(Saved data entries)
.....
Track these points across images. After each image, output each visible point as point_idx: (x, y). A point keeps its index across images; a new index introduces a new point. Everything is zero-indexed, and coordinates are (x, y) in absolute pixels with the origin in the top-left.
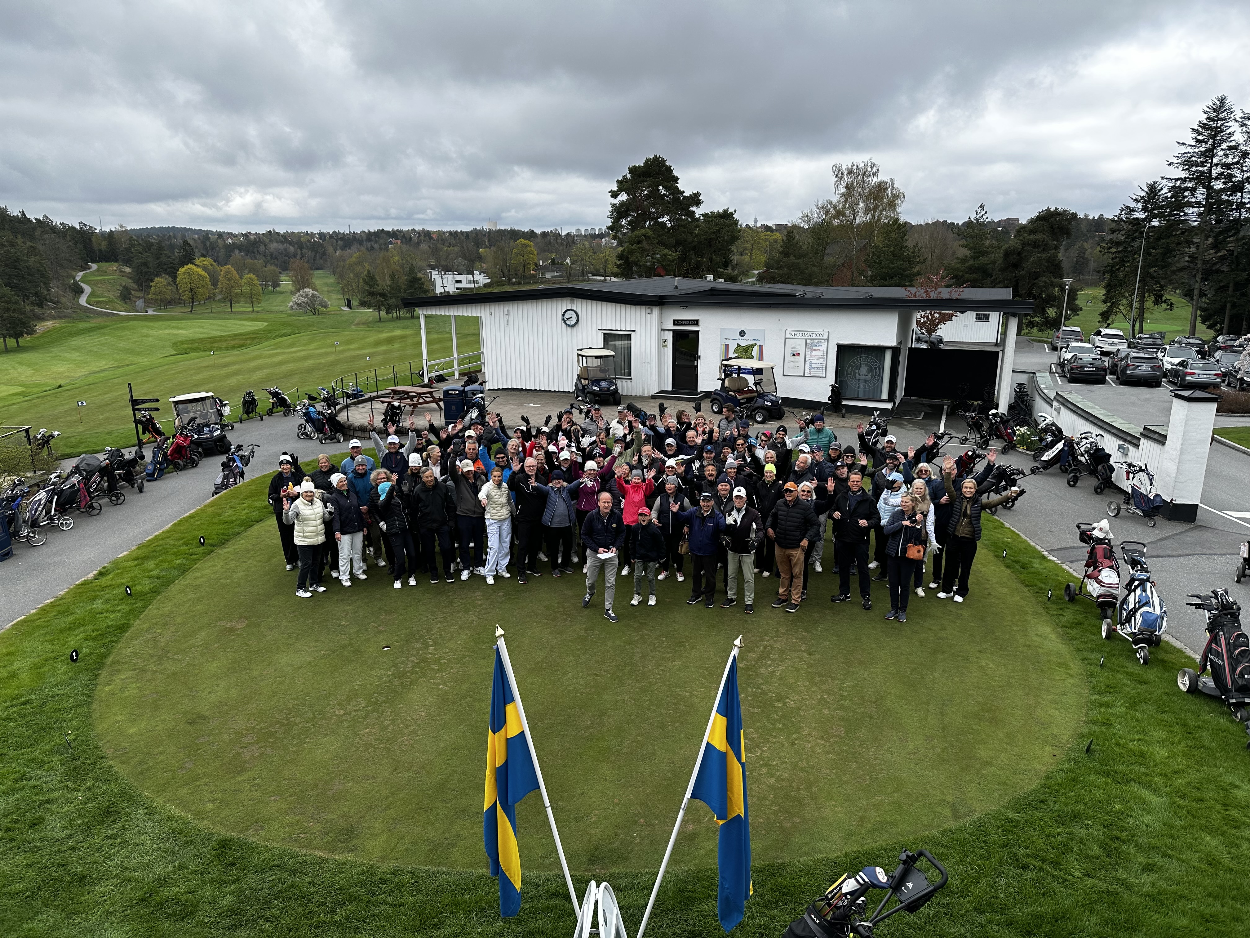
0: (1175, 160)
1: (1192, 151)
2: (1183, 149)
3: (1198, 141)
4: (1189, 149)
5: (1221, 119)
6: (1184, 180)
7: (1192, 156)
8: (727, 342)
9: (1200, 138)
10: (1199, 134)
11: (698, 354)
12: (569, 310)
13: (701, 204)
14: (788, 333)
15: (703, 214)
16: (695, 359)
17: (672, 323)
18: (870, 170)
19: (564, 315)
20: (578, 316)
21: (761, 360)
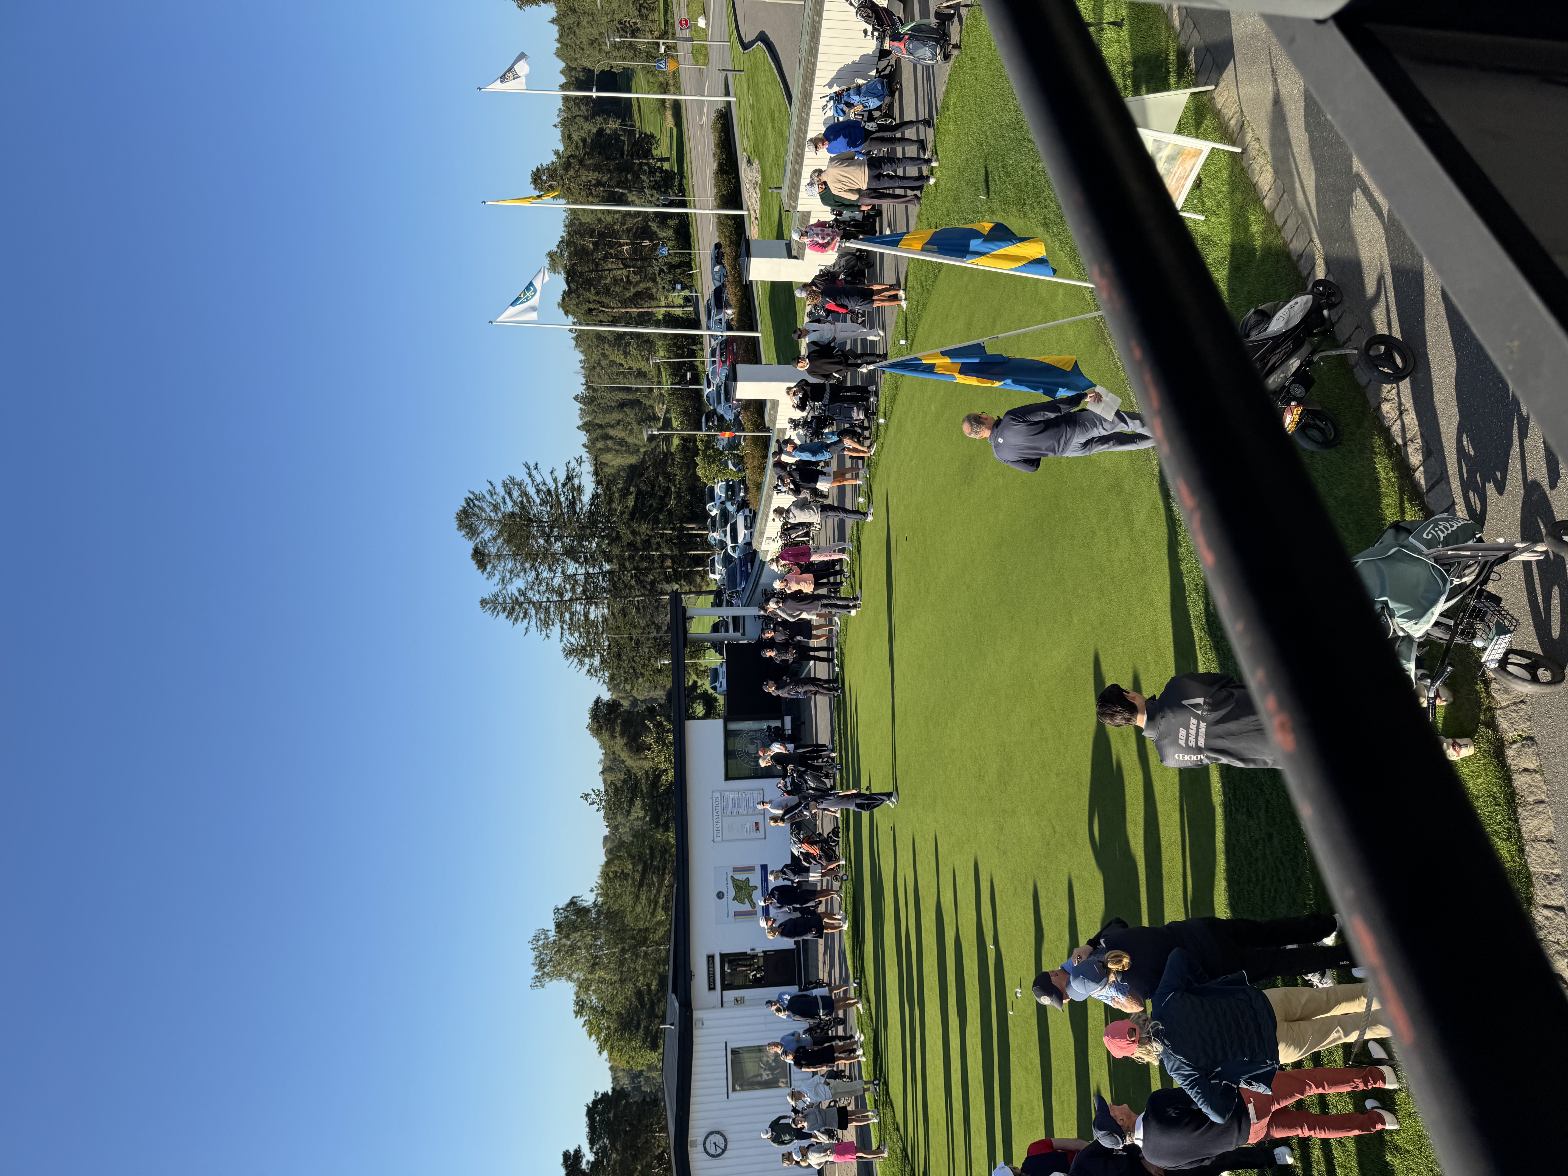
0: (544, 633)
1: (535, 621)
2: (533, 628)
3: (525, 617)
4: (533, 623)
5: (505, 602)
6: (563, 621)
7: (540, 619)
8: (732, 914)
9: (521, 615)
10: (518, 616)
11: (749, 952)
12: (705, 1148)
13: (578, 1152)
14: (716, 839)
15: (591, 1148)
16: (755, 956)
17: (712, 992)
18: (541, 942)
19: (713, 1156)
20: (711, 1133)
21: (751, 869)
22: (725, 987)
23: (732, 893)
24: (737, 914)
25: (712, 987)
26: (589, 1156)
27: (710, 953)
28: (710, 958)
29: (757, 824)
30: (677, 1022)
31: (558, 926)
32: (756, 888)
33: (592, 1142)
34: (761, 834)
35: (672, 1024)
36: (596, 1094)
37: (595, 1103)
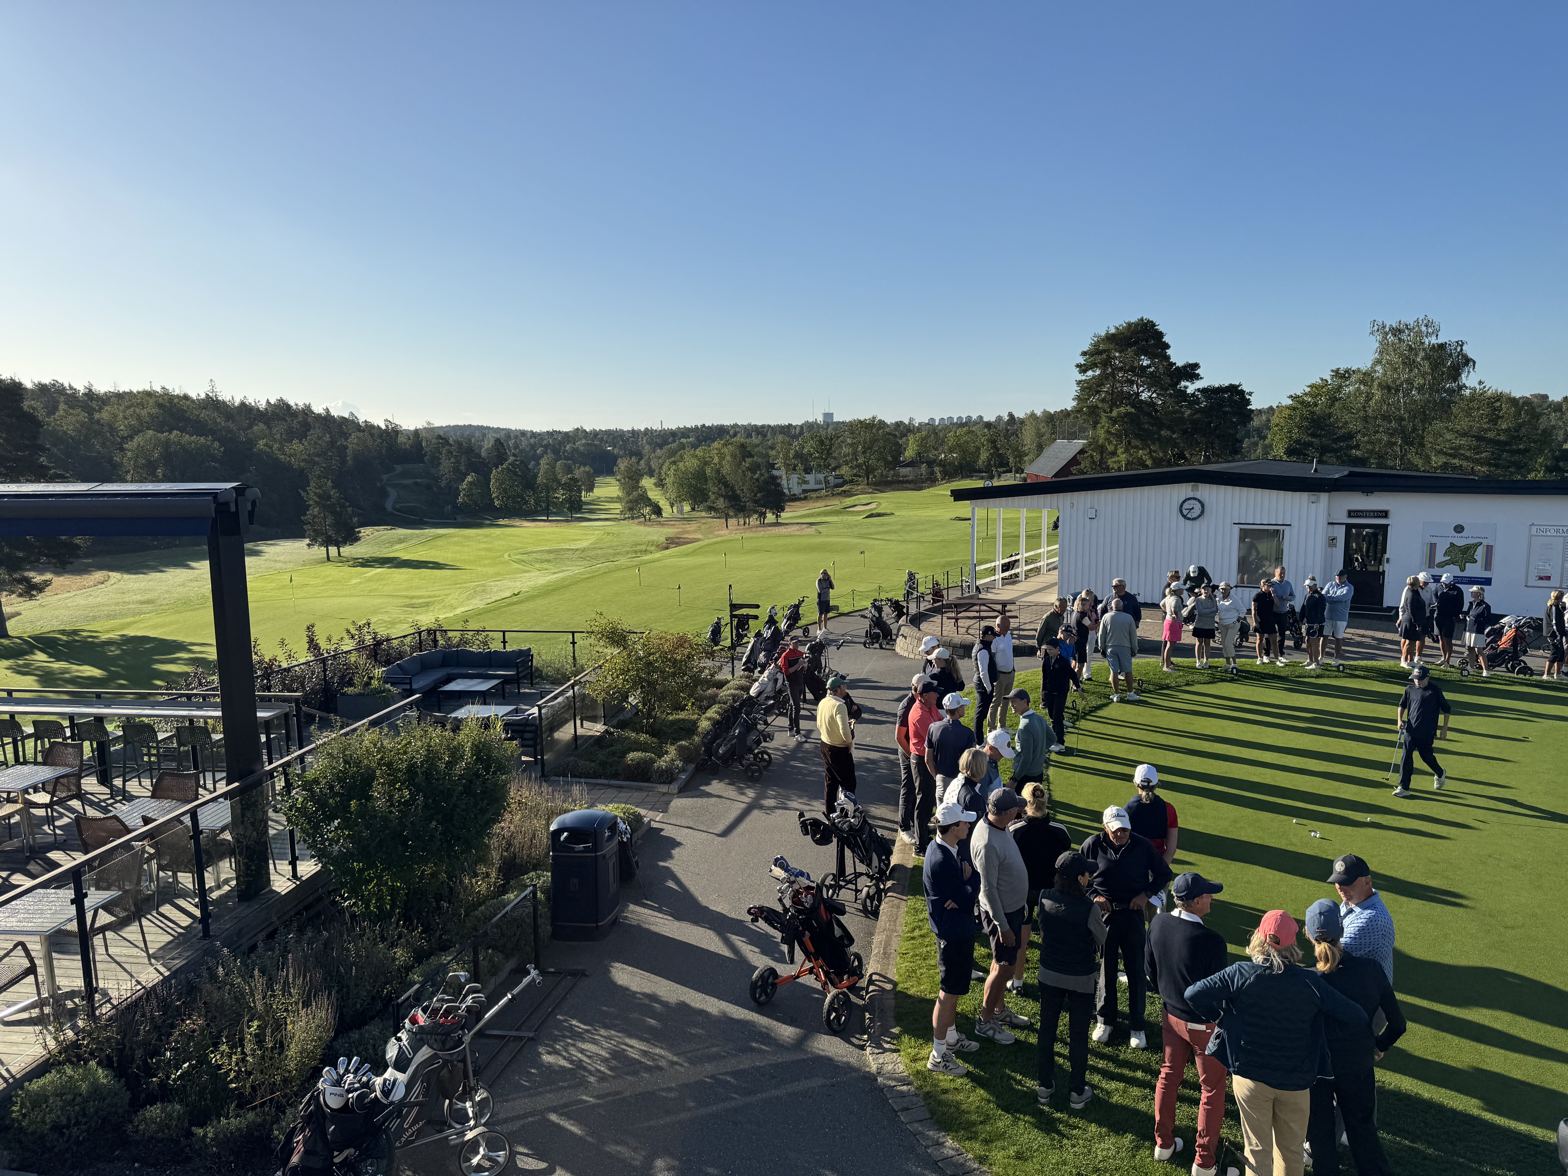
8: (1434, 540)
11: (1386, 556)
12: (1190, 499)
13: (1197, 377)
14: (1534, 528)
15: (1199, 390)
16: (1380, 563)
17: (1346, 514)
18: (1424, 329)
19: (1181, 506)
20: (1203, 506)
21: (1488, 566)
22: (1349, 527)
23: (1460, 542)
24: (1433, 546)
25: (1351, 514)
26: (1191, 387)
27: (1391, 515)
28: (1385, 514)
29: (1548, 578)
30: (1318, 475)
31: (1442, 346)
32: (1463, 570)
33: (1204, 391)
34: (1533, 581)
35: (1316, 470)
36: (1250, 394)
37: (1242, 392)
.....
PROBLEM REQUIREMENTS: Reproduce every entry above word for word, and leave the pictures out of your answer.

SOLUTION FOR THIS EXERCISE:
Track these points across images. After each image, output each visible point as point_idx: (x, y). A point keeps its index across images; a new index introduces a new point. Everything is zero-indexed, and coordinates are (x, y) in absolute pixels with the origin in the top-left.
0: (1175, 160)
1: (1192, 151)
2: (1183, 149)
3: (1198, 141)
4: (1189, 149)
5: (1221, 119)
6: (1184, 180)
7: (1192, 156)
8: (727, 342)
9: (1200, 138)
10: (1199, 134)
11: (698, 354)
12: (569, 310)
13: (701, 204)
14: (788, 333)
15: (703, 214)
16: (695, 359)
17: (672, 323)
18: (870, 170)
19: (564, 315)
20: (578, 316)
21: (761, 360)
0: (544, 633)
1: (535, 621)
2: (533, 628)
3: (525, 617)
4: (533, 623)
5: (505, 602)
6: (563, 621)
7: (540, 619)
8: (732, 914)
9: (521, 615)
10: (518, 616)
11: (749, 952)
12: (705, 1148)
13: (578, 1152)
14: (716, 839)
15: (591, 1148)
16: (755, 956)
17: (712, 992)
18: (541, 942)
19: (713, 1156)
20: (711, 1133)
21: (751, 869)
22: (725, 987)
23: (732, 893)
24: (737, 914)
25: (712, 987)
26: (589, 1156)
27: (710, 953)
28: (710, 958)
29: (757, 824)
30: (677, 1022)
31: (558, 926)
32: (756, 888)
33: (592, 1142)
34: (761, 834)
35: (672, 1024)
36: (596, 1094)
37: (595, 1103)
8: (1434, 540)
11: (1386, 556)
12: (1190, 499)
13: (1197, 377)
14: (1534, 528)
15: (1199, 390)
16: (1380, 563)
17: (1346, 514)
18: (1424, 329)
19: (1181, 506)
20: (1203, 506)
21: (1488, 566)
22: (1349, 527)
23: (1460, 542)
24: (1433, 546)
25: (1351, 514)
26: (1191, 387)
27: (1391, 515)
28: (1385, 514)
29: (1548, 578)
30: (1318, 475)
31: (1442, 346)
32: (1463, 570)
33: (1204, 391)
34: (1533, 581)
35: (1316, 470)
36: (1250, 394)
37: (1242, 392)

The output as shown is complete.